Trump's (and Biden's) tariffs on Chinese goods

The Hollywood changes slipped past me. I’d gather that they started as an initiative to get Pacific nations to crack down on film piracy in their region in return for gaining more work from the US and Canada (which makes sense and I’m fine with) but, it looks like, that section got expanded outside of the limit of what makes sense for an international agreement to stuff that seems to just be US domestic law.

But, in terms of “losing jobs”, that’s nonsense; all the jobs went away in the 70s. If you look at the division of labor in the US, by industry, over the last century, manufacturing and other jobs that could be off-shored all did so decades before Ross Perot warned about a “giant sucking sound” of jobs going abroad. With foreign workers costing 1/30th the price of an American, as soon as one American executive discovered that they could make stuff cheap and ship it to the US, international agreements be damned, manufacturing is going global.
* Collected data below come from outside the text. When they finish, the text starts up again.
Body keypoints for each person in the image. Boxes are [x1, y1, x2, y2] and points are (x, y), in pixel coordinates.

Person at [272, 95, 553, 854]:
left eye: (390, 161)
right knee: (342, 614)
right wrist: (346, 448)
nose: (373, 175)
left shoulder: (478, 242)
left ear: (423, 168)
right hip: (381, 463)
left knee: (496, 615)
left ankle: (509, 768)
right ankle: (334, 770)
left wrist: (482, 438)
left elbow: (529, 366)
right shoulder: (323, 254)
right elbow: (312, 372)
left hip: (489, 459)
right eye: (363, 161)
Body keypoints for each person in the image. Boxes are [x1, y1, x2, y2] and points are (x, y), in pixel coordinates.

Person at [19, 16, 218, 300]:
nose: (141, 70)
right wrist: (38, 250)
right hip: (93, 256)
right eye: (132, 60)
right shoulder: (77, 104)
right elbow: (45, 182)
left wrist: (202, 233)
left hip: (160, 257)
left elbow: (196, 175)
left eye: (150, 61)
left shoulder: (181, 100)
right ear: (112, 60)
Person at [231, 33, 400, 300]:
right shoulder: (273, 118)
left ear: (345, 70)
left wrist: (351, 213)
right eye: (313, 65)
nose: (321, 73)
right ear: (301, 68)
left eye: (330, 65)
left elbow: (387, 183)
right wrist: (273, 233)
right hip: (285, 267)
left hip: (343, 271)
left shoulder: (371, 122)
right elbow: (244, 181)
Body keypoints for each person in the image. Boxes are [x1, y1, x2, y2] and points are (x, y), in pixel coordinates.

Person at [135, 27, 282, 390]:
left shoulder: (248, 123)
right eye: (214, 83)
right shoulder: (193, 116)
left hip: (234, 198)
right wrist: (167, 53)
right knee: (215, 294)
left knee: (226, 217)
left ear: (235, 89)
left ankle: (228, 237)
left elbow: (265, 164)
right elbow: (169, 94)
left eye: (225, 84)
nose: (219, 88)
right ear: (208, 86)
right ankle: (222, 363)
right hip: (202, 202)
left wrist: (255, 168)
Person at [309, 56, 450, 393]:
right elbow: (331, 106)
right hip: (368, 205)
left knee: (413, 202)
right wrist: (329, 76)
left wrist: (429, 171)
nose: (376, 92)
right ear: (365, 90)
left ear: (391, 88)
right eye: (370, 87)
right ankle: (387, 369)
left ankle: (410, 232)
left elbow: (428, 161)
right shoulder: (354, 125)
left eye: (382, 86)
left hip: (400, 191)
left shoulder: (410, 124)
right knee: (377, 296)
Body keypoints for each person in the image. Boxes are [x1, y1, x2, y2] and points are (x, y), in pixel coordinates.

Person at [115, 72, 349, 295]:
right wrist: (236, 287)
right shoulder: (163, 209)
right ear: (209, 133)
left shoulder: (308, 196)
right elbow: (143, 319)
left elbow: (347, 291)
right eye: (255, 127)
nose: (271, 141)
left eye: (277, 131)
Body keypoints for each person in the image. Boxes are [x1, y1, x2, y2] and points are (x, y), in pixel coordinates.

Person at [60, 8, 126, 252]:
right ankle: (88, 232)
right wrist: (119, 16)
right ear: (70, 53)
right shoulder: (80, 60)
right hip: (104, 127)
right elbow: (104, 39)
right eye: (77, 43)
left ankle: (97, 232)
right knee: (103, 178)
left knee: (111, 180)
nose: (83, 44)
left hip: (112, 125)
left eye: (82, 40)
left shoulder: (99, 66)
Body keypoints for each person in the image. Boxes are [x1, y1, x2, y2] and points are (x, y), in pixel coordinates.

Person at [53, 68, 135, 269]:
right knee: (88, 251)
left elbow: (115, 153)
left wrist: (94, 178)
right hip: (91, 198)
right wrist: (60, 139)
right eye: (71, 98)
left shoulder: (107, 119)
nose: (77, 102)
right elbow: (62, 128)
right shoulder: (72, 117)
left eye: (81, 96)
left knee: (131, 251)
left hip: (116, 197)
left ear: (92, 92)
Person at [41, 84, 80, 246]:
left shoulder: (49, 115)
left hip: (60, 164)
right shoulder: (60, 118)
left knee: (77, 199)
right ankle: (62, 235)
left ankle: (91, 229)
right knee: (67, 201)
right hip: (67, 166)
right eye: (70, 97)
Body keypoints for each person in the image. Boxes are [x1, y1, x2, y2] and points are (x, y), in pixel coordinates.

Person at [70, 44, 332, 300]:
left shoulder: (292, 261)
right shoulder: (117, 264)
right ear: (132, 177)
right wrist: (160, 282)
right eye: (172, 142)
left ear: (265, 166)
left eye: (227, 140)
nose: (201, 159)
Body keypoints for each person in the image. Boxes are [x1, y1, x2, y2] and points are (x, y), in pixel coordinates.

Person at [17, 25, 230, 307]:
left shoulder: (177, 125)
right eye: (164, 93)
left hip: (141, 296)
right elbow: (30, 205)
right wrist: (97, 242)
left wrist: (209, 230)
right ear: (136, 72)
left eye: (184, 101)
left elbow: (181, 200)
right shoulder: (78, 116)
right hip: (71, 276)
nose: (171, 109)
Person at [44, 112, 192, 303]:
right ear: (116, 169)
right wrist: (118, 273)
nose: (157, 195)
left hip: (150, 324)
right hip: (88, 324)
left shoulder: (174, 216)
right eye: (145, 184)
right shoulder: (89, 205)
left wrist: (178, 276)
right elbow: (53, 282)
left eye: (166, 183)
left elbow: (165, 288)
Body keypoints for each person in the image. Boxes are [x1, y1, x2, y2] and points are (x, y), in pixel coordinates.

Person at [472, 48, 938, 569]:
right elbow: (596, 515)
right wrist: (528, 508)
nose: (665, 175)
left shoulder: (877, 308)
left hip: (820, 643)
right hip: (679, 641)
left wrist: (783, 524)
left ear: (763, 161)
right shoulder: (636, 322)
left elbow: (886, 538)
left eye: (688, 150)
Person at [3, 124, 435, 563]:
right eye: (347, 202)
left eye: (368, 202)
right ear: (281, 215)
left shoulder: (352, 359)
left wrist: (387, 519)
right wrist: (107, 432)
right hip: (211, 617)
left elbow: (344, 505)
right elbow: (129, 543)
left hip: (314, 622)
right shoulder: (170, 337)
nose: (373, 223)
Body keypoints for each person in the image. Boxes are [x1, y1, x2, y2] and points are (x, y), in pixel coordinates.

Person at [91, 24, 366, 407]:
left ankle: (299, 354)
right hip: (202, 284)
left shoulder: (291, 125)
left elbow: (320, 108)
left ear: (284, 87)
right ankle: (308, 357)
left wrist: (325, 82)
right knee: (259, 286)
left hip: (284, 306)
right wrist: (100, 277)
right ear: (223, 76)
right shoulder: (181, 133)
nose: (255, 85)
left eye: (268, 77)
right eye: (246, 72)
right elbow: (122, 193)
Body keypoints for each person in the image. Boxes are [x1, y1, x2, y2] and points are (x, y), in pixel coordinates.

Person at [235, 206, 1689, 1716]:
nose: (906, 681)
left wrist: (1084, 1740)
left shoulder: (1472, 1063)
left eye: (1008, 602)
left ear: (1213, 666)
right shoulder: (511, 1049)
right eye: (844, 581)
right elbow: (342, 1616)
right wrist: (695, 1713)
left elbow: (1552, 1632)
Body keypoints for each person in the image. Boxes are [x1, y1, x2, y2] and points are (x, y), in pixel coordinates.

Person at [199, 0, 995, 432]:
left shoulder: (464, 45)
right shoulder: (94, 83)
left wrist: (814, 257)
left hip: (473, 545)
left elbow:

That’s just an immense gravitational force away from the US for any off-shorable task. All that things like NAFTA and Most Favored Nation accomplish is to direct the focus of that pressure.

As I’ve pointed out elsewhere, you would need to set tariffs at 900% to make up the difference in labor cost between the US and China, if you really wanted to impact our domestic labor market. When that’s true, the TPP is effectively irrelevant to US workers. They just have to work in air conditioned offices, whether they want to or not. No sweaty, dangerous work conditions for them. But, we do get to decide which countries get most of the money. The TPP can help with that.